(SOURCE DATA)
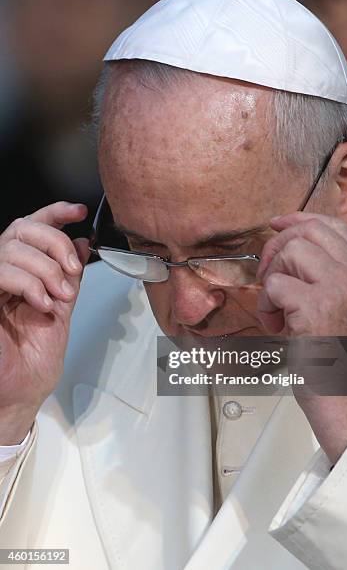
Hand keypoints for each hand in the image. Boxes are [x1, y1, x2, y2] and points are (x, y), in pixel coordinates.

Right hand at [0, 202, 88, 444]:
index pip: (33, 228)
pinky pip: (1, 270)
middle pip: (23, 228)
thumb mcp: (62, 308)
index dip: (54, 212)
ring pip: (12, 247)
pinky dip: (28, 282)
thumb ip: (69, 276)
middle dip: (55, 243)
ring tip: (59, 295)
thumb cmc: (35, 360)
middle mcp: (4, 274)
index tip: (77, 212)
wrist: (22, 391)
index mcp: (23, 273)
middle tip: (72, 269)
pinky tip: (41, 303)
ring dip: (45, 268)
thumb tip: (82, 244)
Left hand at [256, 212, 346, 462]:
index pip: (334, 226)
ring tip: (276, 306)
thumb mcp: (345, 307)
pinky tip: (276, 325)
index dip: (300, 220)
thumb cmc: (339, 358)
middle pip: (309, 231)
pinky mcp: (317, 308)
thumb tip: (291, 245)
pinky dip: (265, 304)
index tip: (277, 225)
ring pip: (291, 251)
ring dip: (272, 277)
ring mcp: (341, 290)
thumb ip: (328, 275)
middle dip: (278, 247)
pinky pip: (275, 284)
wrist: (346, 397)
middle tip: (269, 275)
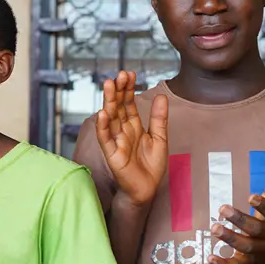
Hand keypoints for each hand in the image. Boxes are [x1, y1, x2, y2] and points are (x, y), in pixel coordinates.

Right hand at [95, 71, 168, 205]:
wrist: (146, 190)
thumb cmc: (151, 166)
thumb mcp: (160, 138)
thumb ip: (159, 118)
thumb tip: (161, 95)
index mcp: (134, 126)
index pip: (128, 103)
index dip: (128, 89)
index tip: (130, 73)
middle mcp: (122, 131)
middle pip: (118, 107)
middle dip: (118, 90)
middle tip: (119, 74)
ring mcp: (115, 141)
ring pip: (110, 118)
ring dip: (108, 101)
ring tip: (108, 85)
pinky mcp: (112, 154)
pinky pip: (105, 139)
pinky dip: (103, 127)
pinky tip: (103, 113)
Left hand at [210, 154, 264, 263]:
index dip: (263, 205)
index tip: (250, 196)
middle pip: (256, 229)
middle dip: (240, 220)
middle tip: (222, 208)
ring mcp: (260, 250)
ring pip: (246, 246)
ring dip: (230, 238)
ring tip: (214, 228)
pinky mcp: (248, 261)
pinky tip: (209, 258)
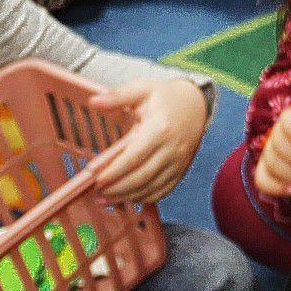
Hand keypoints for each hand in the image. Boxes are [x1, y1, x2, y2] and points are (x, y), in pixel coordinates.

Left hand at [87, 79, 208, 203]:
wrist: (197, 104)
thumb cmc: (166, 97)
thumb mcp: (142, 90)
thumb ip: (117, 96)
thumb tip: (93, 101)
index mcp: (159, 129)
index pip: (134, 157)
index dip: (114, 172)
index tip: (97, 180)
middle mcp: (171, 149)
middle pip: (141, 177)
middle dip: (116, 189)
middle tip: (96, 193)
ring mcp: (177, 163)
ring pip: (150, 188)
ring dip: (126, 197)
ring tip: (105, 199)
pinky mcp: (180, 171)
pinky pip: (162, 192)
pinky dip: (143, 198)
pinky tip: (127, 198)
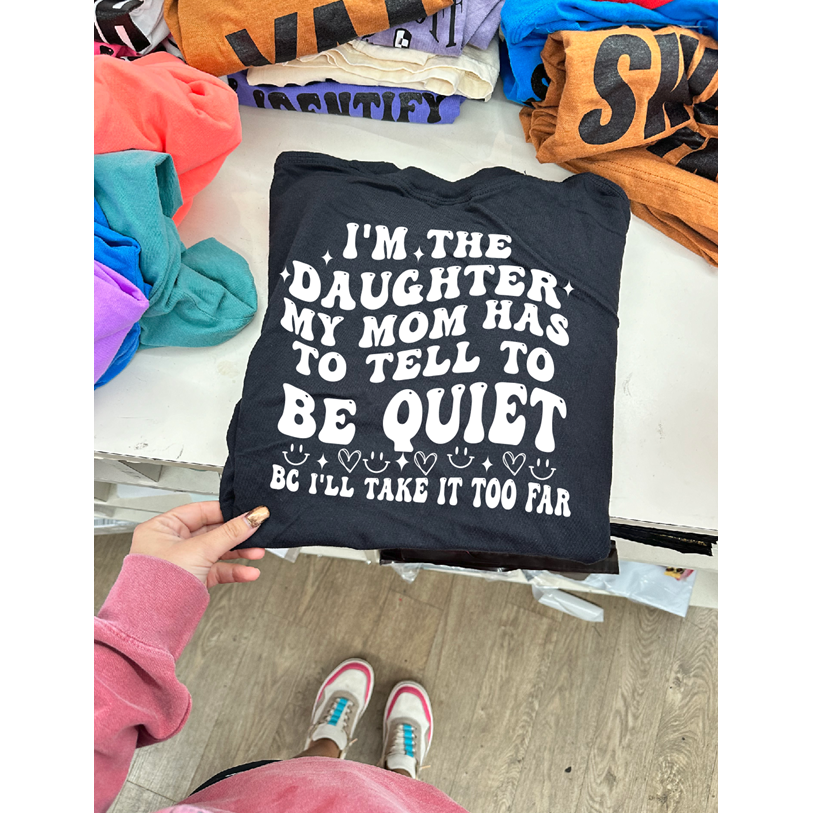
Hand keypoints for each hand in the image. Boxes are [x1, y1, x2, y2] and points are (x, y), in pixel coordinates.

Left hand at [130, 502, 269, 587]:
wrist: (152, 624)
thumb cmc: (158, 585)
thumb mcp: (199, 550)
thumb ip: (229, 533)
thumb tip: (251, 518)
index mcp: (162, 527)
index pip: (200, 511)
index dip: (226, 511)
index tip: (247, 513)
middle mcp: (170, 543)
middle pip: (211, 531)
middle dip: (236, 535)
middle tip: (256, 531)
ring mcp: (182, 562)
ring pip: (216, 551)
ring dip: (239, 553)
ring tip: (257, 552)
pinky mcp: (192, 579)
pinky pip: (216, 570)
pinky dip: (233, 570)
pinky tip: (248, 572)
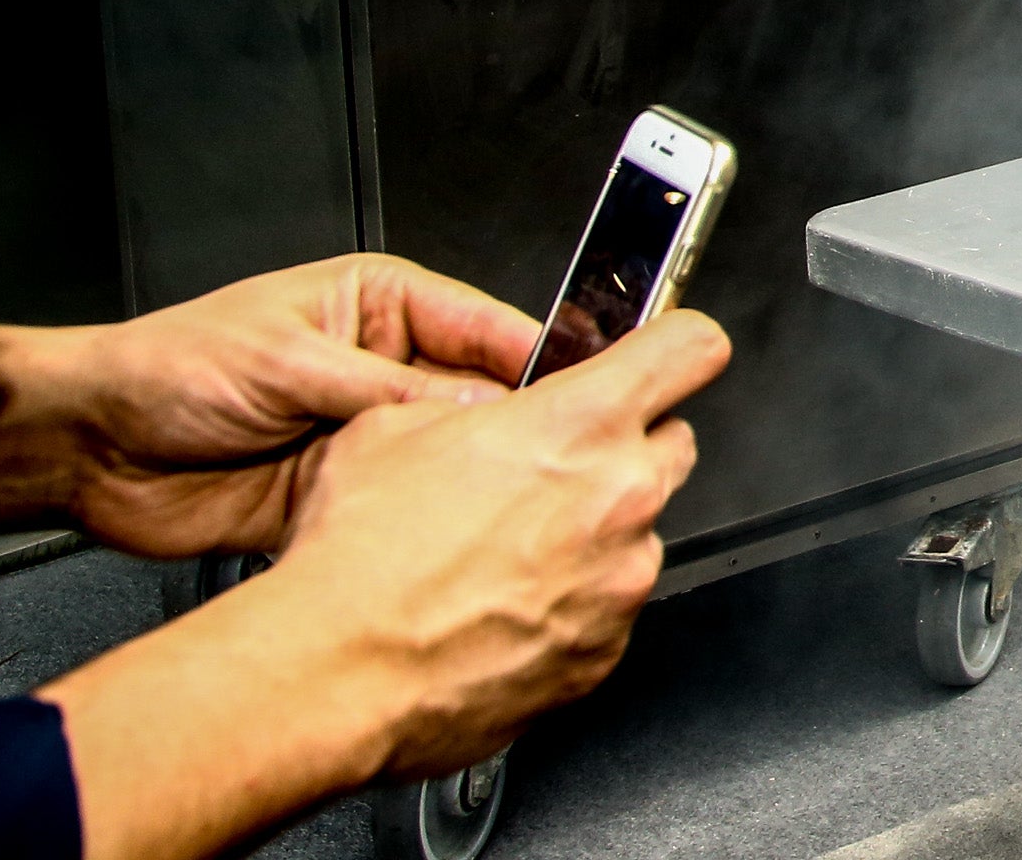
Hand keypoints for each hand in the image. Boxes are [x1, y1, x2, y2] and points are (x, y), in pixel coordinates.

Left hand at [0, 254, 538, 557]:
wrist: (90, 450)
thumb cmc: (169, 370)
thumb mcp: (287, 361)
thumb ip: (384, 389)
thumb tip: (470, 408)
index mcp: (384, 309)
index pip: (486, 327)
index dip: (539, 357)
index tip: (588, 386)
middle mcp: (386, 371)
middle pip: (480, 399)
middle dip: (512, 428)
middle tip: (555, 457)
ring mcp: (366, 437)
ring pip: (448, 460)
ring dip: (469, 481)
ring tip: (508, 501)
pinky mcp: (343, 497)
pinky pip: (404, 509)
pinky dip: (425, 526)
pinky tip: (449, 535)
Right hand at [264, 310, 726, 777]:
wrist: (330, 674)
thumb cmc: (356, 557)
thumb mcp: (394, 425)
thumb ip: (475, 403)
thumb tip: (491, 408)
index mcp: (581, 424)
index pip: (691, 347)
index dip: (675, 346)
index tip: (664, 357)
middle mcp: (621, 497)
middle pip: (670, 444)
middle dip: (622, 451)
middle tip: (549, 475)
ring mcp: (621, 580)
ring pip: (636, 536)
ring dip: (591, 539)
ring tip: (501, 561)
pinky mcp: (604, 653)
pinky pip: (607, 614)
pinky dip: (569, 610)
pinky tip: (499, 615)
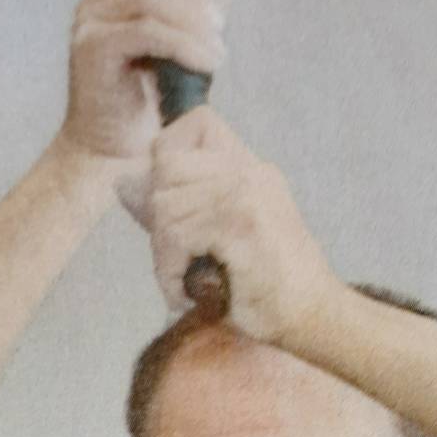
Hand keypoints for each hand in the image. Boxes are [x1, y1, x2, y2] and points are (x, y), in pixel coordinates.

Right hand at [55, 0, 226, 180]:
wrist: (113, 159)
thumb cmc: (147, 109)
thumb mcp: (179, 51)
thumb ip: (194, 11)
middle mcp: (96, 4)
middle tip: (220, 29)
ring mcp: (90, 24)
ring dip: (193, 21)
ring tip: (218, 53)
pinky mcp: (94, 50)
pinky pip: (146, 31)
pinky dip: (185, 44)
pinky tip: (208, 64)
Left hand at [147, 107, 338, 344]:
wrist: (312, 315)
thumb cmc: (266, 284)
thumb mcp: (223, 234)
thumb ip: (180, 205)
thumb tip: (123, 183)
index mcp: (250, 168)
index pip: (196, 122)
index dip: (168, 156)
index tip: (171, 207)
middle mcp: (249, 172)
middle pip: (168, 166)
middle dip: (158, 218)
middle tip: (174, 259)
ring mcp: (247, 195)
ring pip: (167, 205)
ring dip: (164, 253)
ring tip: (182, 281)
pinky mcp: (241, 225)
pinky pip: (178, 235)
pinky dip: (172, 271)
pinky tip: (187, 292)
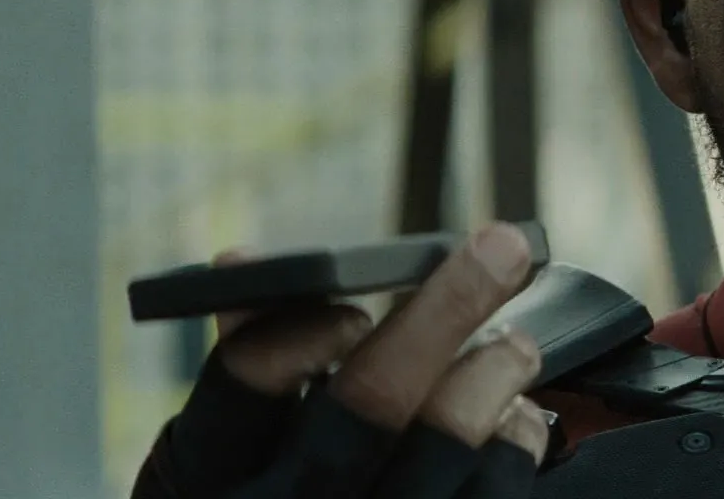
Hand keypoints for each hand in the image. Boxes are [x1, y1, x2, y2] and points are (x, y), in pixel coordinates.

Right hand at [132, 223, 554, 498]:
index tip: (357, 305)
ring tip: (514, 343)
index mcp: (205, 476)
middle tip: (502, 247)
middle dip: (444, 311)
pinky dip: (516, 445)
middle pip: (369, 402)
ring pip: (443, 449)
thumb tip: (243, 262)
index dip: (310, 326)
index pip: (251, 375)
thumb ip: (243, 359)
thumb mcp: (213, 461)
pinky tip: (518, 419)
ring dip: (492, 376)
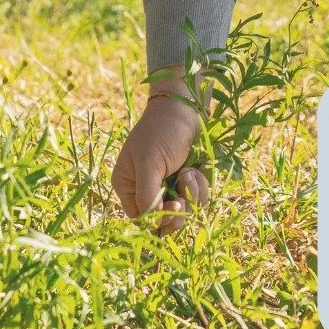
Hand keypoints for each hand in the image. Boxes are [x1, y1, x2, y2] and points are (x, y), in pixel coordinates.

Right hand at [112, 70, 209, 234]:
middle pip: (163, 218)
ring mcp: (168, 184)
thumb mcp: (149, 162)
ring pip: (184, 209)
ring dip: (192, 194)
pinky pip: (197, 197)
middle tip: (184, 200)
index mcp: (128, 185)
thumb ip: (147, 194)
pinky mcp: (186, 179)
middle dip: (178, 210)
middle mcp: (146, 188)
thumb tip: (151, 222)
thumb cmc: (162, 131)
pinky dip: (200, 186)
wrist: (184, 106)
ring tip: (190, 171)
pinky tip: (197, 169)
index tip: (173, 207)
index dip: (157, 219)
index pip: (140, 218)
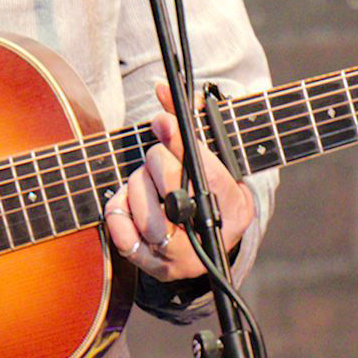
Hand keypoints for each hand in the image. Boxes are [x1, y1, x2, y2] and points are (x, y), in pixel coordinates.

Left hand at [101, 82, 253, 282]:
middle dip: (158, 164)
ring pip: (147, 218)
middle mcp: (212, 239)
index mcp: (237, 208)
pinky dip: (120, 212)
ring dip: (138, 187)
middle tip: (157, 153)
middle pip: (173, 198)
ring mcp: (182, 259)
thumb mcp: (208, 151)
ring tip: (145, 177)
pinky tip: (128, 199)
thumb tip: (161, 90)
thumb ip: (186, 120)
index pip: (209, 177)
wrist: (202, 231)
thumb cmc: (206, 182)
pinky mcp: (153, 267)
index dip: (182, 146)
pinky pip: (124, 237)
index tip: (163, 122)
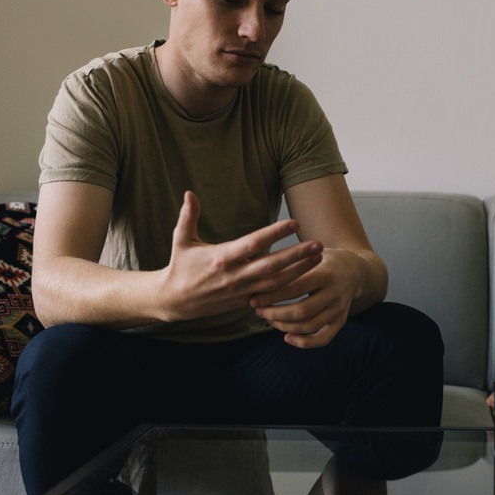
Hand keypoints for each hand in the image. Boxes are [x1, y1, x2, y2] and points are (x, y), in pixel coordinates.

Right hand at [156, 191, 324, 320]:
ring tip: (319, 258)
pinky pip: (271, 296)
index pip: (253, 244)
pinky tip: (307, 279)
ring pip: (276, 283)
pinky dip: (290, 288)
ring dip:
(End SOURCE DATA)
• EXERCISE INSTRUCTIONS:
Your task is to transcribe, with no changes, only the lines of the listing above that lie between the line holding "thumb ip: (69, 276)" and the line holding "pinky mcp: (317, 308)", inclusive.

• YOUR SOLUTION:
thumb ip: (69, 276)
middle dip: (55, 243)
ring tip: (59, 295)
thumb cmc: (35, 360)
middle mcp: (4, 274)
index tip: (77, 212)
wrist: (22, 391)
index mcp: (23, 273)
middle tip: (72, 269)
pinky tip: (41, 303)
ring dip: (45, 268)
thumb tip: (82, 244)
Left hand at [256, 212, 346, 462]:
index pip: (334, 226)
ring tip: (276, 306)
thumb mcp: (345, 307)
pinky tip: (276, 325)
index dip: (300, 220)
thumb cmc: (339, 358)
middle pip: (309, 231)
pinky mcp: (317, 308)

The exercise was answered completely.